Our celebration of the Fourth of July with Carolyn and Phil Cohan at their Eastern Shore home started out rainy. Soon three of us were involved in solving a Liberty puzzle of Georges-Pierre Seurat’s masterpiece, A Sunday on La Grande Jatte-1884. What better way to celebrate our country’s birthday than with teamwork? With several Liberty puzzles already in her repertoire, Carolyn divided the 549 pieces into sections by color, then provided pointers on technique, such as first studying a certain negative space, then looking for a piece to fill it. Periodically, we called upon Phil for help with the big picture. Steve and Joe cheered us on as they watched baseball and golf.
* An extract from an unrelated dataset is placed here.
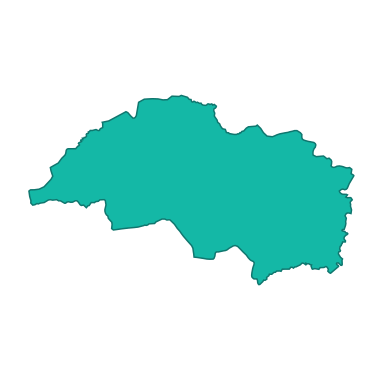 Ngandajika, Kasaï-Oriental, Democratic Republic of the Congo (Albers equal-area conic projection), rotated 176°
{"feature_id": "63176286B5322857834849", "entity_name": "Ngandajika", "entity_type": "district", "adm_level": 2, "iso_a3": "COD", "parent_name": "Democratic Republic of the Congo", "parent_adm1": "Kasaï-Oriental", "projection": "albers", "projection_center": [24.204, -6.701], "detail": "fine", "context": "isolated", "style": "filled", "palette": "teal", "viewbox_px": 384, "rotation_deg": 176, "n_neighbors": 0, "source": "geoboundaries", "source_scale": "gbopen_adm2", "svg_char_len": 5173}
<svg xmlns="http://www.w3.org/2000/svg" viewBox="0 0 384 384"><g transform="rotate(176 192 192)"><path d="M127.5,97.8L126.7,99.1L125.3,98.8L123.4,99.9L123.5,101.6L121.1,103.2L120.6,104.6L118.1,104.4L115.9,106.1L114.4,106.1L113.1,107.2L110.1,107.1L109.7,107.0L108.7,106.7L107.3,108.7L107.0,108.7L100.3,108.3L98.7,110.0L97.4,110.0L96.1,109.0L94.7,110.1L93.6,110.0L89.0,111.8L87.3,113.3L86.7,113.4L85.3,112.9L83.5,111.4L83.1,111.8L83.2,112.9L82.1,112.3L80.4,112.3L79.2,111.3L77.8,110.9L77.9,110.7L78.4,109.8L77.6,107.0L77.2,106.6L74.8,107.0L70.8,106.0L69.5,107.6L66.2,107.5L65.6,107.5L63.7,108.3L63.0,108.1L62.1,106.9L61.4,105.5L62.0,103.5L60.5,101.8L59.4,101.3L51.0,107.5L51.2,108.4L52.6,109.5L52.9,110.4L52.4,111.1L50.8,111.0L48.6,108.5L47.7,108.4L47.2,109.3L47.1,113.5L46.5,114.7L48.4,116.5L50.2,119.9L50.2,120.3L50.2,120.9L49.7,122.1L48.4,122.4L48.0,123.2L48.7,124.8L48.0,127.4L46.9,128.1L46.4,129.7L45.8,130.0L45.3,131.6L42.5,131.5L42.3,132.6L43.5,134.3L43.6,135.4L43.1,136.7L41.2,138.4L40.7,138.4L39.5,139.4L39.9,140.2L41.6,140.7L42.2,141.9L44.8,142.7L45.1,143.4L44.6,143.7L44.2,144.1L42.8,144.1L41.2,147.9L40.7,149.9L40.8,151.7L39.9,155.1L41.0,157.6L40.0,159.3L38.7,160.2L36.9,160.1L34.9,159.4L34.1,163.0L34.9,166.8L34.6,168.7L35.0,170.2L34.6,171.3L32.7,173.0L33.6,174.9L34.5,175.4L37.4,175.4L38.9,176.2L37.1,178.3L38.2,178.9L41.7,179.2L43.1,179.8L44.5,181.2L45.0,182.7L44.6,183.0L42.8,184.1L41.3,184.4L39.4,183.6L37.9,184.0L36.8,185.0L34.5,189.5L29.4,196.9L29.7,197.5L30.3,198.0L32.0,199.2L31.0,203.5L33.1,205.4L34.8,205.2L36.2,205.3L37.4,205.7L39.3,206.6L40.7,207.1L43.2,207.7L45.6,207.6L46.7,207.1L48.0,206.7L49.3,206.7L50.4,207.1L51.5,208.4L51.1,209.3L50.8,210.6L50.5,212.6L50.9,214.1L52.9,216.2L54.5,215.9L55.2,215.8L56.7,217.3L57.5,218.0L58.3,218.7L59.5,218.7L65.7,218.6L66.4,219.1L68.5,220.3L68.7,221.5L68.6,222.5L68.5,223.7L67.9,225.4L67.1,226.8L65.9,228.1L65.2,230.3L65.6,231.6L67.0,232.9L70.6,233.9L72.6,234.4L75.2,235.3L77.1,236.1L78.2,237.1L78.6,238.4L78.6,239.9L78.4,241.7L79.8,243.6L83.0,245.9L85.3,246.1L87.6,245.6L89.9,245.3L92.1,244.8L95.4,244.5L100.2,243.9L103.3,243.1L105.4,242.3L107.9,241.5L113.2,242.5L116.6,246.2L119.0,250.6L122.2,254.2L123.8,253.2L126.0,253.2L131.2,253.1L133.4,251.9L136.2,249.2L137.9,249.0L139.4,247.5L140.0,247.8L140.1,247.7L141.3,246.7L142.6,246.8L143.0,246.6L143.6,246.3L146.0,246.5L150.8,247.7L151.3,248.5L153.5,248.9L154.4,252.1L157.2,253.0L158.9,255.7L159.7,258.1L161.5,259.7L162.0,262.1L164.4,266.1L164.2,267.3L163.8,269.1L164.6,271.2L164.6,271.3L164.5,272.7L164.0,273.7L163.1,273.9L162.2,274.7L161.7,275.9L163.7,277.8L165.2,277.2L165.6,278.1L166.5,278.5L168.1,278.0L169.0,278.7L170.3,278.7L171.4,277.7L172.7,277.5L174.8,277.9L176.2,278.8L176.8,280.0L178.3,279.9L180.3,281.2L181.7,280.9L183.1,282.2L184.1,282.3L184.5,281.9L184.9,281.7L185.7,281.9L186.2,282.6L186.5,284.3L188.3,284.6L189.1,285.7L189.9,286.8L196.0,289.1L197.2,288.6L198.1,288.2L205.3,289.0L210.1,285.8L214.5,285.9L219.3,287.2L224.8,287.8L230.0,287.9L233.2,287.9L237.3,286.0L239.0,285.2L242.2,272.1L243.3,270.5L244.3,269.8L245.7,269.8L247.9,272.2L250.5,275.7L252.3,276.7L270.1,268.7L276.7,267.8L276.3,266.5L276.6,262.5L279.0,261.6L279.8,260.4L280.0,259.9L281.3,259.8L283.4,261.0L287.2,260.3L289.2,260.5L290.4,259.2L291.2,259.2L291.4,257.8L293.1,257.4L293.5,256.6L293.3,255.1L294.5,253.9L295.8,253.9L296.3,253.2L297.6,253.3L297.3,251.8L299.2,251.6L299.4,251.1L298.7,250.0L301.4,249.0L301.9,248.4L301.0,246.8L301.2,246.6L301.6,246.1L302.8,245.6L305.0,243.3L312.6,243.8L313.7,243.4L314.5,242.5L315.3,239.2L316.2,237.6L319.6,234.7L323.4,230.2L328.3,227.9L331.6,226.3L331.2,223.1L329.8,217.5L331.8,214.4L339.2,207.5L344.3,205.5L349.2,205.2L353.0,205.4L354.6,204.3L354.2,198.7L353.3,194.6L353.5,192.8L353.6,192.3L351.8,190.0L349.5,190.3L347.5,191.3L346.3,190.8L344.2,191.5L340.2,191.8L335.7,194.1L333.8,194.2L331.6,193.6L327.6,193.8L325.6,192.5L323.9,192.4L319.9,189.7L318.8,189.7L317.6,190.6L316.0,190.9L313.7,190.2L311.7,190.2L309.1,191.4L307.5,191.3L306.3,190.1L304.5,187.1L303.4,186.3L301.0,186.5L298.5,183.7L298.0,184.2L296.8,185.5L295.5,185.7L293.3,188.5L290.0,188.2L288.8,189.1L286.1,189.3L284.4,190.6L280.1,190.5L279.1,189.6L278.7,185.1L280.1,180.6L280.2,178.9L279.8,176.9L279.0,175.2L277.6,173.9L277.3,171.5L274.1,167.4L274.0,165.1L274.7,161.1L273.1,159.6L270.1,159.8L264.4,160.2L257.9,160.5L252.5,160.6L248.2,160.8L242.3,161.9L241.7,162.3L240.0,161.9L238.5,162.2L237.1,163.2L231.5,163.2L230.0,164.7L223.8,167.1L221.0,166.9L219.0,165.8L216.7,165.9L215.8,165.6L211.8,161.1L210.4,158.8L209.2,156.7L206.8,153.6L205.6,151.5L203.6,148.4L200.1,143.7L196.1,138.5L195.0,135.8L194.8,132.2L194.6,130.2L194.5,126.9L191.6,126.4L185.4,125.0L181.8,124.1L178.7,123.7L175.5,123.6L174.6,124.4L173.6,126.6L173.1,129.3L171.9,130.5L169.7,130.4L164.8,131.1L162.6,131.3L160.9,131.9L158.9,133.3L157.0,134.2L154.7,135.3L152.7,135.6L150.3,134.6L147.7,131.6L145.3,128.7L142.2,125.3L140.5,122.5L139.1,120.7L137.9,119.6L135.7,118.4L134.9,117.2L135.2,115.4L136.1,113.3L136.7,111.7L137.8,107.5L138.3,104.8L138.2,103.1L137.3,101.9L136.3,101.0L133.3,100.7L132.8,99.0L132.8,97.2L132.5,95.9L131.7,94.9L130.7,95.1L127.5,97.8Z" fill="#14b8a6" stroke="#0f766e" stroke-width="1.5"/></g></svg>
Wooden Liberty puzzles are incredibly intricate. My mind kept trying to fit pieces together well into my dreams that night. After perhaps 20 person-hours, we finished at six on Sunday evening. For breaks, we took a cruise on the Chesapeake Bay, ate great meals, laughed until our sides ached, discussed Southern history, looked at old pictures, and played with the dogs. Here are my photos.
Focusing in detail on a great work of art fosters appreciation. One Thanksgiving years ago, the kids and I worked a cardboard puzzle of Picasso’s Guernica and felt its power. Liberty’s wooden pieces have substance and character missing in cardboard. We were inspired to learn more. Here’s what we discovered about Seurat and his painting:
- La Grande Jatte is an island in Paris’ Seine River, not un grand jeté (“big leap” in ballet). Nor is it the title of the musical that the painting inspired, Sunday in the Park with George.
- Seurat was the founder of Pointillism, a method that utilizes colors in patches that essentially trick the human eye into blending them, creating luminance and shape. The millions of dots in this painting took him two years to complete after he first made 60 sketches of Parisians in parks.
- Seurat sought to capture the people of his Paris just as Egyptians, Greeks, and Phoenicians immortalized their citizens in art, but some critics sneered at the rigid profiles.
- Seurat was just 26 when he finished this work; he died at 31 of an undetermined illness.
- The painting, now hanging in the Art Institute of Chicago, is huge, about 7 feet by 10 feet. Our puzzle was 14″ x 20″.
Now I can’t wait to tackle the Liberty puzzle of a Renoir that cousin Jay gave me last Christmas. After all, Liberty’s motto is “sit long, talk much.”